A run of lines
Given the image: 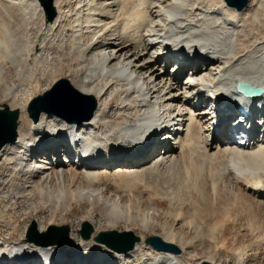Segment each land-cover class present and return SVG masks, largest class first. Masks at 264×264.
Returning <instances> with one entry per match:
<instances>
[{"label": "bare ground", "instance_id": "1", "mask_svg": "<svg viewBox=\"0 0 264 264\" xmlns=\"http://www.w3.org/2000/svg\"><path fill=\"white\" fill-rule=\"evenodd\" d=\"M52 8L55 16L48 20L38 0H0L1 94L6 100L26 97L17 101L19 110L0 105L24 120L15 141L0 149L9 169L1 185H16L17 193L9 189L14 201L23 200L28 211L41 204L52 218L86 202L90 215L95 210L114 224L136 220L144 230L157 227V237L180 253L158 252L139 236L130 251L110 250L96 241L98 229L90 221L88 239L69 227L68 243L39 245L27 237L28 221L18 228L0 209L2 228L14 234L23 229L16 240L0 231V264H264V135L247 147L231 146L208 117L201 93L227 92L241 80L264 89V0H250L242 10L224 0H53ZM162 36L181 51L187 47L192 61L173 65L166 49L154 44ZM48 60L54 70L43 69ZM64 73L74 90L94 99L92 117L67 126L42 113L33 122V93L43 80L50 79L45 91L58 84ZM175 113L182 123H171L170 141L147 156L119 153L147 116ZM65 140L84 149L88 162L53 155L52 142ZM100 154H110L111 161H94ZM142 183L167 200V211L151 205L152 193L139 190ZM52 218L48 227L58 226ZM45 226H36L39 235ZM197 247L206 248L204 254Z\"/></svg>", "mask_w": 264, "mask_h": 264}, {"label": "water", "instance_id": "2", "mask_svg": "<svg viewBox=\"0 0 264 264\" xmlns=\"http://www.w3.org/2000/svg\"><path fill=\"white\" fill-rule=\"evenodd\" d=\"M43 7L44 13L52 20L55 16L52 8L53 0H38ZM250 0H224L226 5L237 10H242ZM49 92V93H48ZM46 92L43 96H37L30 101L28 106V115L37 122L40 114H53L62 117L66 120L79 123L81 121L89 120L95 109V101L92 97H86L78 94L68 83L66 79H62L52 91ZM262 92V89L257 90ZM81 111L83 115H76L77 111ZM18 112L10 111L7 108L0 110V149L8 143H13L16 139ZM92 227L89 223L83 222L80 236L83 240L90 237ZM29 240H33L39 245H58L67 242L69 239V227L63 226H49L45 233L39 235L36 231V224L31 223L27 231ZM96 241L104 244L111 250L125 253L133 249L136 242L140 238L132 232H99L96 236ZM144 244L150 246L158 252H166L172 254H179L180 249L173 244H168L162 241L157 236H148L144 239ZM207 264V263H202Z\"/></svg>", "mask_w": 264, "mask_h": 264}, {"label": "rangeland", "instance_id": "3", "mask_svg": "<svg viewBox=\"0 0 264 264\" xmlns=\"http://www.w3.org/2000/svg\"><path fill=\"white\" fill-rule=\"evenodd\" d=\"M43 12H44V10H43ZM44 16H47L46 14H44ZM56 52H60V48H58L57 49V51ZM45 62H46V64H45ZM48 64V65H47ZM51 64V65H50ZM54 64V65H53ZM44 65H46V66H44ZM44 67H46V69H44ZM53 67H55V62H53V60H48V61H44V63H43V69L44 70H46V71H50V70H54V68ZM50 69V70H49ZM13 71V70H12ZM11 71V72H12ZM11 72H9V73H6L5 74V78H7V80H9L14 74H13V72L11 73ZM168 74H170V73H168ZM62 76H64L63 78L64 79H66V74L64 73ZM14 80V82L15 83H17V80L16 79H13ZM49 80V81H48ZM47 81L48 82H44V80L41 82V84H40V86H39V88H38V91H36V92H34L33 93V95H32V98L33 97H35V96H39L40 94H43V92L45 91L44 89H47V86L49 85V83H50V79H48ZM182 81V82H181ZM180 81V85H181V87H182V84L184 83L183 82V78H182V80ZM59 82V81H58ZM57 82H55L54 83V85L56 84ZM10 84H11V82H10ZM46 84V85H45ZM52 86L50 89H48L47 91H50L52 88H54L55 86ZM44 90V91H43ZM47 91H45V92H47ZM76 91V90H75ZM3 94V88H1L0 87V105L1 104H7L8 106H10V107H15L16 109H20L19 108V105H18V103L20 102H22L26 97H24V99L22 100V98L21 97H18L17 99H12V98H8L7 100L5 99V98H3L2 97V94ZM78 93V92H77ZM79 94V93H78ZM19 99H21V100H19ZM3 102H2V101ZM19 100V102H17ZM16 101V102H15ZM112 104V105H111ZM114 102L113 101H111L110 102V107L108 108V110H111L112 108H113V106H114ZM12 105V106H11ZM190 105H191V103H190ZM203 108L202 107H200V110H202ZM77 114H80L79 112H76ZM76 114V115H77ZM28 117V116H27ZM19 121L17 122V130H19V129H21V127L22 126H24V120H23V122H22V119L20 120V118L18 119ZM22 125V126H21ZM77 125V124H76ZM20 127V128H19ZM19 128V129H18ZM18 132V131H17ZM2 160L3 159H1L0 160V209L2 210V211H7L8 212V214H10L11 216L9 217L8 216V218H10L11 219V223L10 224H12L13 223V225H16V227H18L19 228V226L21 227V225L23 226V224H25V221L27 222V226H28V228L26 229V233H27V231H28V229H29V226L31 225V223L33 222V221H35L34 223L36 224V226L38 225V224H41V225H46L45 227V231L47 230V228H48V225H47V223H48V220L50 219V218H52V216H51V213H50V211L48 212V210H46V208L44 209L43 208V206L41 205V204H39V206L38 205H36V207H37V209L36 208H34V211H32L31 209H29V211L27 210V206H26V204H25V202L23 201V200H21V202H20V200H16V201H14L12 198H14V194H11V192H9L10 190V188H12L13 189V191H14V189H15V192L17 193L18 191H19V189H18V187L16 186V185H13V184H11V183H7L6 184V186L9 184V185H11V186H4V185H1V183H2V181H3V179H4V176L5 175H7V174H9V169L8 168H6V166H4V164H2ZM145 184H150V183H146L145 182ZM143 183L141 184V186H140V184H139V187L141 188V189H139V190H143L142 192L143 193H147V191L148 192H150V193H152V198L154 199L155 197V199L153 200L152 198H151V205H153V206H156L157 207V209L160 211V212H163V211H167L168 210V208H169V204H168V202H167V200H162L161 198H160V196L158 195V194H155L154 195V189H153V187H151L150 185H149V188H146V187H144L143 188ZM137 187H138V185H136ZM144 186H146V185H144ZM2 187V188H1ZM138 187V188H139ZM6 188H8L7 189V191H5L6 190ZM2 189V190H1ZM18 191H17V190ZM145 189H148V190H145ZM3 191V192H2ZM4 193V194H3ZM13 195V196H12ZM158 195V196H157ZM6 196V197H5ZM10 198H9V197ZM16 197V196H15ZM158 197V198H157ZM17 198V197H16ZM12 201H11V200ZM3 200V201H2ZM163 201V202H162ZM6 202V203H5ZM4 203V204H3ZM10 203V204H9ZM12 203H13V205H12ZM32 203H35V201L33 202L32 201ZM6 204V205H5ZM14 204H15V206H14ZM3 206V207H2ZM25 206H26V208H25ZM8 207H10V208H8ZM11 207L13 208V209H11ZM40 208V209H39ZM8 209V210H7ZM189 209V206H187V205H185V209H184V212L186 213L187 212V210ZM44 210V211H43ZM25 211V212H24ZM27 211V212H26ZM37 211V212H36ZM39 211V212H38ZM90 211V209H89V204L88 203H77L76 204V202L75 203H72V205H71V208H70V210L67 212V213H63V217H61V216H59V213H56V215L54 216V218H52V222H54L56 225L58 224V226H63V225H66V226H68V227H70V230L72 229L73 231H75V229H77V228H79V231H80V229H81V225H82V223L83 222H85V221H90V224H92V226H94V228H96V229H98V233L99 232H104V231H107V230H111V229H113L114 231H118V232H125L126 230H130V232H133L136 236H139L140 238H142L143 240L146 238V237H148V236H159V235H161L162 234V231L161 230H159L157 227H148L147 229H143V228H141V226H140V224L138 223V221H136V220H134V222H129V223H123V222H116L115 224L113 223L114 221L113 220H108V219H106L104 216H102L99 212H97V211H93L92 212V214L90 215V213H91V211ZM60 212V211H59ZM27 213H29V215L27 214ZM36 214V215H35ZM27 215H28V217H27ZM34 215V216H33ZM91 216V217H90ZM24 217V218H23ZM30 217H32V218H30ZM37 217V218H36ZM133 217V216H132ZM7 218V217H6ZM7 218V219H8ZM36 220H35V219ZM16 219V220H15ZM19 221H18V220ZM46 219V221H44V220ZM48 219V220H47ZM9 220V219H8ZM54 220V221H53ZM106 220V221H105ZM14 221V222H13ZM16 221V222H15ZM21 221V222H20ZM40 221H42V222H40ZM0 222H3V221H0ZM44 222V223H43ZM109 222H110V224H109ZM137 222V223H136ZM108 223V224H107ZM119 223V224H118ZM128 224V225H127ZM4 225L5 224H0V231H1V233L3 234V235H8V236H10V239L11 240H16L17 239V237H19V235L22 233V230H21V232L20 233H18V234H14L15 232H11L9 229H7L6 227L5 228H2V227H4ZM112 227H111V226ZM2 226V227H1ZM91 226V225H90ZM16 227H14V228H16ZM114 227V228H113ZM143 229V230H142ZM45 231H43L42 233H45ZM78 231V232H79ZM26 233H25V237H26ZM42 233H40V234H42ZM98 235V234H97ZM79 237L81 238V236L79 235ZM69 242V241H68ZM67 242V243H68ZM229 245H231V244H229ZM111 250V249H110ZM206 250V248H203V247H197V250H196V252L197 253H199V255H201V254H204V251ZM191 251V250H190ZM224 254H226V253H221V257L222 258H224ZM80 258V257H79ZM193 259H195V258H192V260Z\"/></svg>", "mask_w": 264, "mask_h": 264}]
</instances>
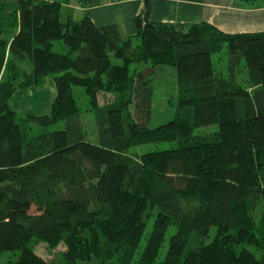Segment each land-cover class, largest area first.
I'll list each match as a JSON object with an SVG mask.
<instances>
[{
  "label": "trees",
  "instance_id": "trees-1",
  "mask_svg": "<svg viewBox=\"0 0 264 264\" xmlns=\"http://www.w3.org/2000/svg\"><path fill=\"white\" fill-rule=\"evenodd\" d=\"M15 1L10 12L0 3V253L19 254L0 264H58L36 252L40 243L63 245L59 264H264V30L178 29L140 17L135 37L122 39L116 25L98 26L88 14L63 22L59 0ZM224 48L220 74L213 55ZM10 55L29 64L23 81L1 77ZM162 64L177 70V111L151 128ZM242 67L253 91L237 78ZM49 78L57 90L50 113L12 109L17 90ZM74 86L97 110L98 143L86 139ZM103 90L114 97L98 106ZM212 124V136L195 135ZM158 142L177 144L131 152Z\"/></svg>",
  "mask_w": 264,
  "mask_h": 264
},
{
  "label": "crops",
  "instance_id": "crops-1",
  "mask_svg": "<svg viewBox=\"0 0 264 264\" xmlns=\"http://www.w3.org/2000/svg\"><path fill=\"white\" fill-rule=\"evenodd\" d=\"M60 19L81 20L89 15L98 26L116 25L122 39L138 33L137 19L175 25L207 22L227 33L259 32L264 30V0H59ZM148 7H146V2ZM10 99L13 110L43 115L51 111L56 96L53 79L42 87L21 89ZM16 96V97H15Z\"/></svg>",
  "mask_w": 264,
  "mask_h": 264
},
{
  "label": "rangeland",
  "instance_id": "rangeland-1",
  "mask_svg": "<svg viewBox=\"0 0 264 264\" xmlns=\"http://www.w3.org/2000/svg\"><path fill=\"white\" fill-rule=\"evenodd\" d=\"M0 3L4 7V10L7 12L13 11L16 8L15 0H0ZM54 49L58 52L66 53L68 52V47L64 44L63 41H56L54 44ZM8 55V53H7ZM8 57V56H7ZM10 55L9 60L5 63L4 68L2 69L1 77L12 79V80H24L26 75L30 73L31 69L27 62L20 61L17 59L12 60ZM8 59V58H7ZM214 67L216 72H223L227 74V64H228V55L226 48L222 52L216 53L213 55ZM150 66V63H134L132 64V69H144ZM248 71L247 68L242 67V69L237 73L238 80L250 87V90L253 91L254 87L251 86V83L248 82L247 77ZM50 79V78H49ZM48 80V79H47ZM47 82V81H46ZM153 95H152V108L151 116L148 121V125L151 128L157 127L161 124H164L176 116L177 105H178V81H177V70L175 66L162 64L157 65L155 68L154 80H153ZM21 90V89H20ZM17 90V94L21 92ZM74 94L77 99V103L80 108V121L86 132V139L94 143L99 142L98 132H97V110H93V103L90 98L85 94L84 90L80 86H74ZM16 97V96H15ZM113 93L108 91H101L97 95L98 106H104L106 102L113 99ZM21 114H27V112H21ZM36 115V114H35ZM65 127V123L58 122L55 125L50 127V130L62 129ZM41 128L36 126L34 132L41 131ZM219 127L217 124H212L209 126L199 127L195 129V135L198 136H207L210 137L218 131ZM176 142H158V143H145L131 148V152L145 153L151 150L164 149L172 145H176ZM262 208V207H261ZM260 208V210H261ZM260 210L257 215L260 216ZM259 216H257L259 218ZM155 217L153 216L146 228L144 238L141 242L140 250H144L149 239V235L153 232V224ZM177 230L175 225L170 226L165 241L160 245V253L158 259L163 260L167 254L169 247V238ZM215 235V228L212 229L210 239ZM63 245H60L56 249H51L45 243H40L35 245V250L45 259L51 261L55 260L61 263V251L63 250ZM19 252L5 251L0 253V263L9 261L12 258H16ZM115 263V262H114ZM110 263V264H114ZM83 264H103L99 259L94 258L90 263Z\"/></svg>",
  "mask_w": 264,
  "mask_h": 264
},
{
  "label": "water",
  "instance_id": "water-1",
  "mask_svg": "<svg viewBox=\"0 0 264 264\" xmlns=\"http://www.w3.org/2000/svg\"><path fill=\"white\" fill-rule=\"evenodd\" d=\"M145 2H146V7H148V2L147 1H145ZM144 20H145V22L148 21V12L147 11H145Z\"/></svg>",
  "mask_w": 264,
  "mask_h": 264
}]
</instances>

_Stated goal_
Show each line above that contains the string "match", with case taken into account.

_Result of this task_
Returning <instances> with one entry per match:
I'll list each match as a JSON object with an SVG mask.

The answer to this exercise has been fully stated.